■ DIRECTIVE
Retype, character for character, the line containing "Page size: 1500x1125." along with each line after it through the end of the data, and only those.

■ EXERCISE INPUTS
--- START ---

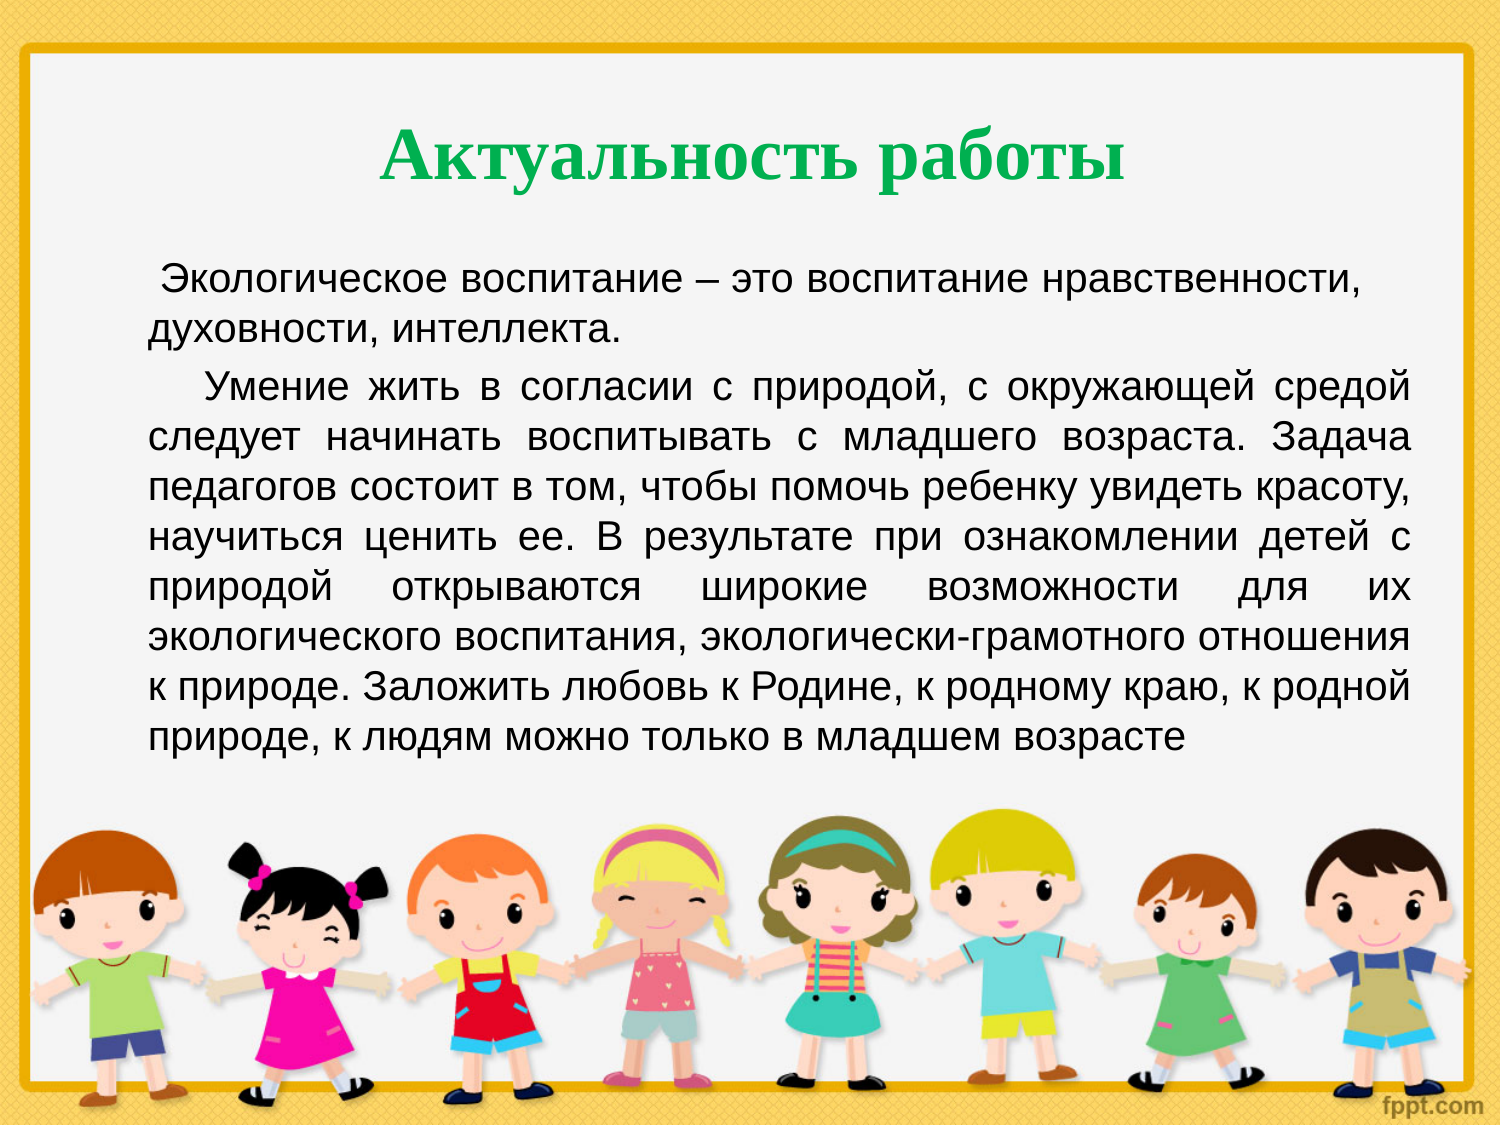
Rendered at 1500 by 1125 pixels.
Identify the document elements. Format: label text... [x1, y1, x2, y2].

picture [0, 0, 1500, 1125]
title Актуальность работы [77, 55, 1429, 244]
list Экологическое воспитание – это воспитание нравственности, духовности, интеллекта. Умение жить в согласии с природой, с окружающей средой следует начинать воспитывать с младшего возраста. Задача педагогов состоит в том, чтобы помочь ребенку увидеть красоту, научиться ценить ее. В результате при ознакомлении детей с природой открываются широкие возможности для их экологического воспитания, экологически-грамотного отношения к природе. Заложить любовь к Родине, к родному краю, к родной природе, к людям можно только в младшем возрасте [76, 184, 1427, 965]
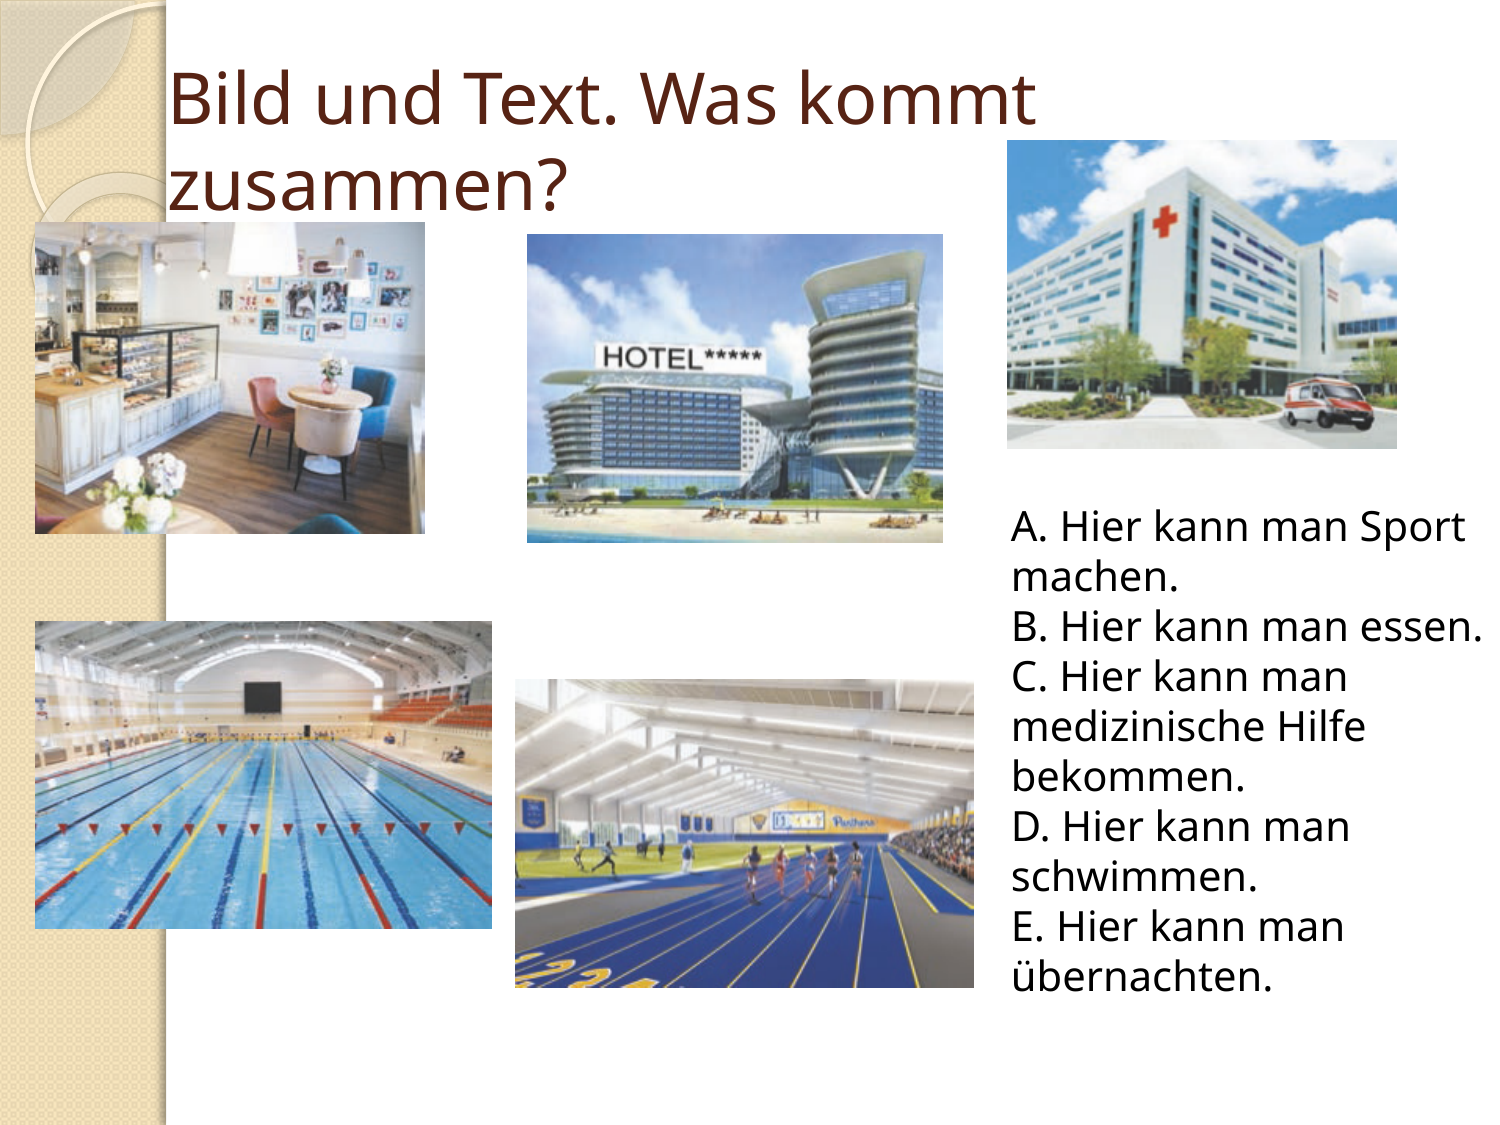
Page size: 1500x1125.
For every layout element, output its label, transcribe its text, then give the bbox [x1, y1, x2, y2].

text_box A. Hier kann man Sport machen. B. Hier kann man essen. C. Hier kann man medizinische Hilfe bekommen. D. Hier kann man schwimmen. E. Hier kann man übernachten. [996, 492, 1500, 1008]
picture [1007, 140, 1398, 449]
picture [34, 620, 492, 930]
picture [527, 234, 944, 543]
picture [515, 679, 974, 988]
title Bild und Text. Was kommt zusammen? [152, 45, 1466, 233]
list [34, 222, 425, 534]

--- END ---

■ FINAL ANSWER
Page size: 1500x1125.
For every layout element, output its label, transcribe its text, then give the bbox [x1, y1, x2, y2].

text_box A. Hier kann man Sport machen. B. Hier kann man essen. C. Hier kann man medizinische Hilfe bekommen. D. Hier kann man schwimmen. E. Hier kann man übernachten. [996, 492, 1500, 1008]
picture [1007, 140, 1398, 449]
picture [34, 620, 492, 930]
picture [527, 234, 944, 543]
picture [515, 679, 974, 988]
title Bild und Text. Was kommt zusammen? [152, 45, 1466, 233]
list [34, 222, 425, 534]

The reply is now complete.